_Task goal_
Count the lines in the records below that contain the string "zawsze", treating uppercase and lowercase as different, and reply with only the number.

Saved entries:
◇ ◇ ◇ ◇ ◇ ◇ ◇

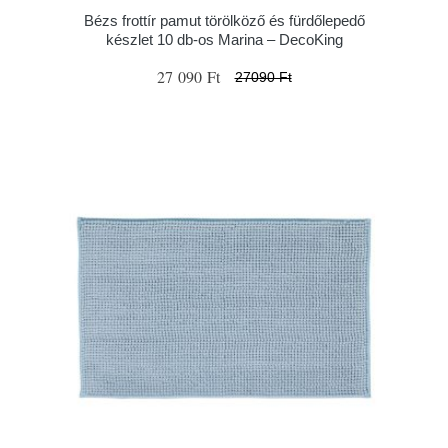
Bézs frottír pamut törölköző és fürdőlepedő
készlet 10 db-os Marina – DecoKing
27 090 Ft
27090 Ft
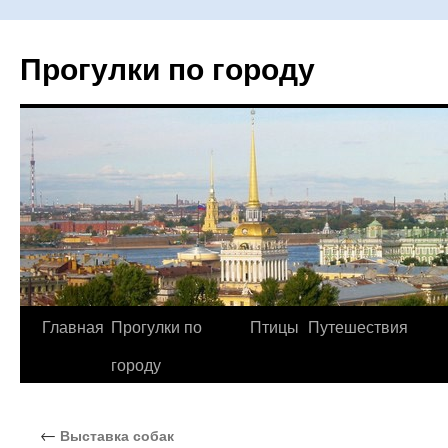
Прогулки по городу
Главная
Прогулки по
Птицы
Путешествия
Перейти
городу
к
содержимому
←
Выставка собак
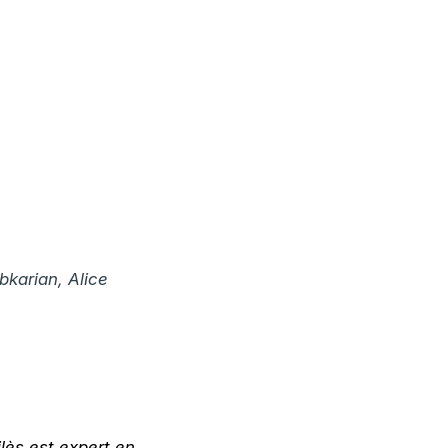
bkarian, Alice
ilès est expert en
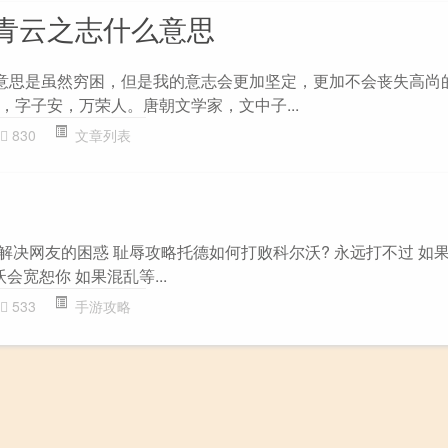
青云之志什么意思
”意思是虽然穷困，但是我的意志会更加坚定，更加不会丧失高尚
年)，字子安，万荣人。唐朝文学家，文中子...
830
文章列表
题解决网友的困惑 耻辱攻略托德如何打败科尔沃? 永远打不过 如
会宽恕你 如果混乱等...
533
手游攻略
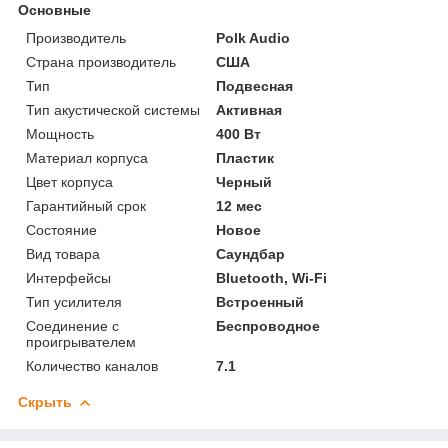
Основные
Производитель
Polk Audio
Страна производитель
США
Тип
Подвесная
Тип акустической системы
Активная
Мощность
400 Вт
Материал корпуса
Пластик
Цвет корпуса
Черный
Гарантийный срок
12 мес
Состояние
Новое
Вид товара
Саундбар
Интерфейсы
Bluetooth, Wi-Fi
Тип усилителя
Встроенный
Соединение с
Беспроводное
проигрывателем
Количество каналов
7.1
Скрыть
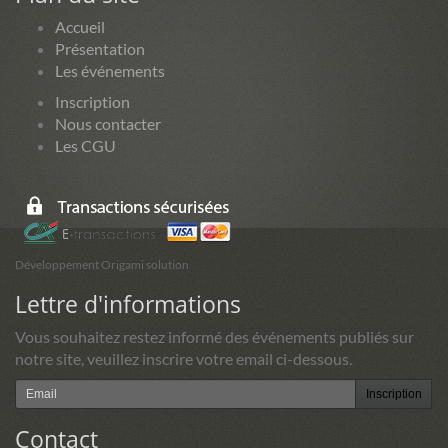
Accueil
Présentation
Les événements
Inscription
Nous contacter
Les CGU
Développement Origami solution
Lettre d'informations
Vous souhaitez restez informé des événements publiés sur
notre site, veuillez inscrire votre email ci-dessous.
Inscription
Contact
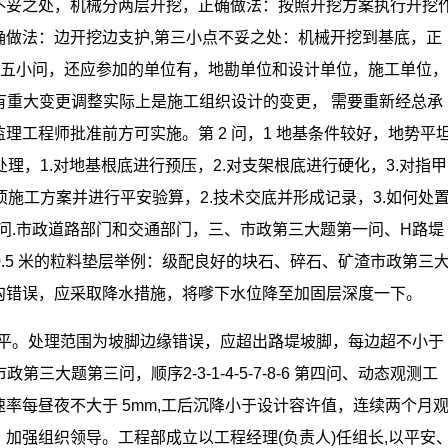
点不妥之处，机械分两层开挖，正确做法：按照开挖方案执行开挖
确做法：边开挖边支护,第三小点不妥之处：机械开挖到基底，正
。第五小问，还应参加的单位有，地勘单位和设计单位，施工单位，
置有重大变更调整实际上是施工组织设计的变更， 需要重新经总承
理工程师批准前方可实施。第 2 问，1 地基条件较好，地势平
下处理，1.对地基根底进行预压，2.对支架根底进行硬化，3.对指甲
专项施工方案并进行平安验算，2.技术交底并形成记录，3.如何处置
6 问.市政道路部门和交通部门，三、市政第三大题第一问、H路堤
0.5 米的粒料垫层举例：级配良好的块石、碎石、矿渣市政第三
沟错误，应采取降水措施，将嗲下水位降至加固层深度一下。
500 平。处理范围为坡脚边缘错误，应超出路堤坡脚，每边超不小于
三大题第三问，顺序2-3-1-4-5-7-8-6 第四问、动态观测工
率每昼夜不大于 5mm,工后沉降小于设计容许值，连续两个月
〕加强组织领导。工程部成立以工程经理(负责人)任组长,以平安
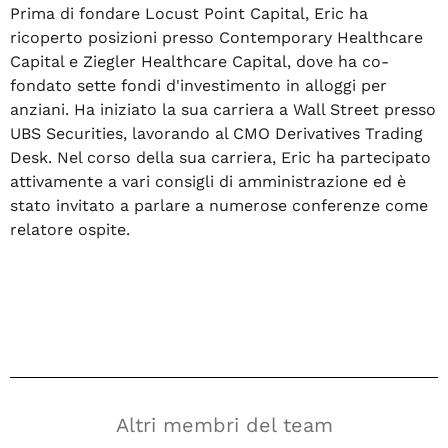
Prima di fondare Locust Point Capital, Eric ha
ricoperto posizioni presso Contemporary Healthcare
Capital e Ziegler Healthcare Capital, dove ha co-
fondato sette fondi d'investimento in alloggi per
anziani. Ha iniziato la sua carriera a Wall Street presso
UBS Securities, lavorando al CMO Derivatives Trading
Desk. Nel corso della sua carriera, Eric ha partecipato
attivamente a vari consigli di amministrazione ed è
stato invitato a parlare a numerose conferenze come
relatore ospite.
Altri membri del team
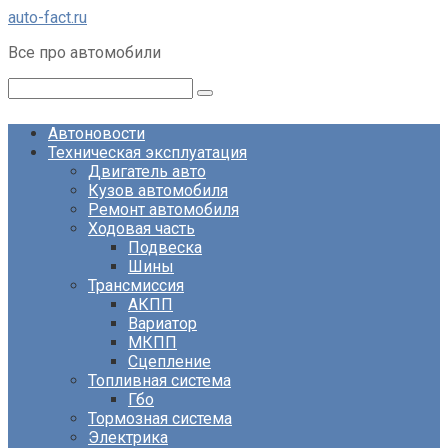
Перейти
auto-fact.ru
к
Все про автомобили
контенту
Поиск:
Автоновости
Техническая эксплуатация
Двигатель авто
Кузов автомобиля
Ремонт автомобиля
Ходовая часть
Подвеска
Шины
Трансмиссия
АКПП
Вариатор
МКПП
Сцепление
Топливная система
Гбо
Тормозная система
Электрика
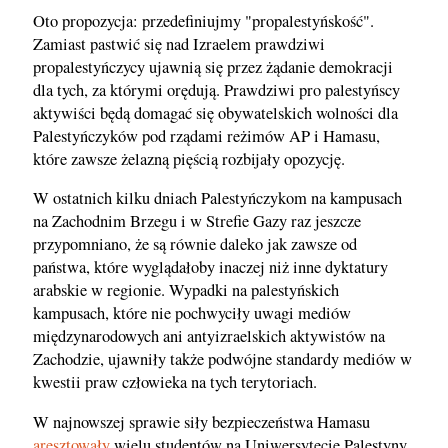
Oto propozycja: przedefiniujmy "propalestyńskość".
Zamiast pastwić się nad Izraelem prawdziwi
propalestyńczycy ujawnią się przez żądanie demokracji
dla tych, za którymi orędują. Prawdziwi pro palestyńscy
aktywiści będą domagać się obywatelskich wolności dla
Palestyńczyków pod rządami reżimów AP i Hamasu,
które zawsze żelazną pięścią rozbijały opozycję.
W ostatnich kilku dniach Palestyńczykom na kampusach
na Zachodnim Brzegu i w Strefie Gazy raz jeszcze
przypomniano, że są równie daleko jak zawsze od
państwa, które wyglądałoby inaczej niż inne dyktatury
arabskie w regionie. Wypadki na palestyńskich
kampusach, które nie pochwyciły uwagi mediów
międzynarodowych ani antyizraelskich aktywistów na
Zachodzie, ujawniły także podwójne standardy mediów w
kwestii praw człowieka na tych terytoriach.
W najnowszej sprawie siły bezpieczeństwa Hamasu
aresztowały
wielu studentów na Uniwersytecie Palestyny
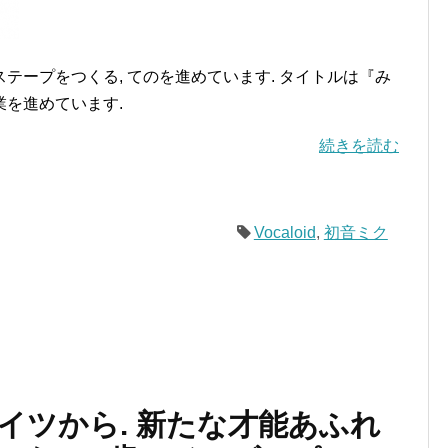
テープをつくる, てのを進めています. タイトルは『み
業を進めています.
続きを読む
Vocaloid
,
初音ミク
ドイツから. 新たな才能あふれ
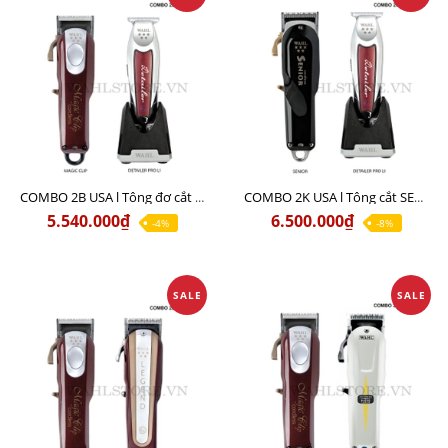
COMBO 2B USA l Tông đơ cắt Magic clip Red + Tông đơ viền Detailer Pro Li
COMBO 2K USA l Tông cắt SENIOR +Tông viền DETAILER PRO LI
5.540.000₫
6.500.000₫
-4%
-8%
SALE
SALE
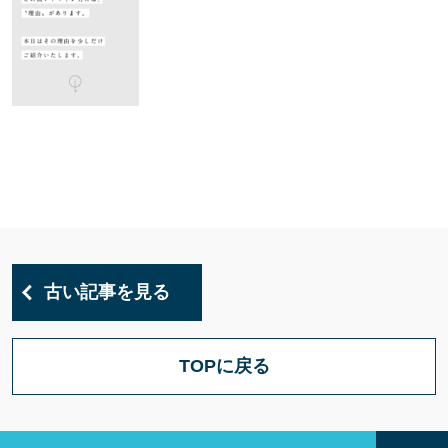
古い記事を見る
TOPに戻る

◇ ◇ ◇ ◇ ◇ ◇ ◇

_Written answer_
2